_To do_.
Reproduce word for word the part of the entries that opens at their very first line and closes with the line containing "Pay For Your", including both of those lines.

────────────────

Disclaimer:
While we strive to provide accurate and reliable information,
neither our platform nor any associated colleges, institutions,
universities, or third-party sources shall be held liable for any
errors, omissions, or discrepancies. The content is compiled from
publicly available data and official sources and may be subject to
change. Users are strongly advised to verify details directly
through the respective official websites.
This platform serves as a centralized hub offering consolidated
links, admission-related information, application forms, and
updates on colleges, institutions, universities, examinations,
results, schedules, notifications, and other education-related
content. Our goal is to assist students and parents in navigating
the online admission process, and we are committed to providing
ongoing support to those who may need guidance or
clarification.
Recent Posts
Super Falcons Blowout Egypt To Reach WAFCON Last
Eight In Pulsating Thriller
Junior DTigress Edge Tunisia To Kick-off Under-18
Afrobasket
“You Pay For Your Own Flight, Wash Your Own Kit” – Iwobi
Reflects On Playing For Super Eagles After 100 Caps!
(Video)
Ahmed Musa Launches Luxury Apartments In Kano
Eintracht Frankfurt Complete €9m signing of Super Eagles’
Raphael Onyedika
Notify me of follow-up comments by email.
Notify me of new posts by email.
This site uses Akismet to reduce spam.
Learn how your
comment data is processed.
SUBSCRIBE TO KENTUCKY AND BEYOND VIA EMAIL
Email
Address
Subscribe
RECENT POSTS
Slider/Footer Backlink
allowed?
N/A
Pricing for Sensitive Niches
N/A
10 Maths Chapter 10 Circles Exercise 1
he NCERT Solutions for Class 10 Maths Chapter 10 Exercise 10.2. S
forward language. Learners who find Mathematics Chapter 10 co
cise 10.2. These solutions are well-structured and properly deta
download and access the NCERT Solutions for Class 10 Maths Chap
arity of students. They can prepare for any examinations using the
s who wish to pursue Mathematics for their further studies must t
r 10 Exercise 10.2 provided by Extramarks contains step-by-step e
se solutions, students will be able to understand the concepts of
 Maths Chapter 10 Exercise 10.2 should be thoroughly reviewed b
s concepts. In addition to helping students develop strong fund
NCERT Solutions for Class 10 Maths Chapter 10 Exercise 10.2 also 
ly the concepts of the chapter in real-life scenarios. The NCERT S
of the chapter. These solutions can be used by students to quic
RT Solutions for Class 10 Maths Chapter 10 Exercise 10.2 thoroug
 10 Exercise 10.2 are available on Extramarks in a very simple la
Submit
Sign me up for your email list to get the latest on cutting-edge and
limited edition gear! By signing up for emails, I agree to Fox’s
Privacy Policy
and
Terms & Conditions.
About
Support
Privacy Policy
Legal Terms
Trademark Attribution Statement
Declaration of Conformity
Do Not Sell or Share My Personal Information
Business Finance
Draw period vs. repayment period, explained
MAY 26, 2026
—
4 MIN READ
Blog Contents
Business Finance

────────────────

_Worked solution_.
Disclaimer:
While we strive to provide accurate and reliable information,
neither our platform nor any associated colleges, institutions,
universities, or third-party sources shall be held liable for any
errors, omissions, or discrepancies. The content is compiled from
publicly available data and official sources and may be subject to
change. Users are strongly advised to verify details directly
through the respective official websites.
This platform serves as a centralized hub offering consolidated
links, admission-related information, application forms, and
updates on colleges, institutions, universities, examinations,
results, schedules, notifications, and other education-related
content. Our goal is to assist students and parents in navigating
the online admission process, and we are committed to providing
ongoing support to those who may need guidance or
clarification.
Recent Posts
Super Falcons Blowout Egypt To Reach WAFCON Last
Eight In Pulsating Thriller
Junior DTigress Edge Tunisia To Kick-off Under-18
Afrobasket
“You Pay For Your Own Flight, Wash Your Own Kit” – Iwobi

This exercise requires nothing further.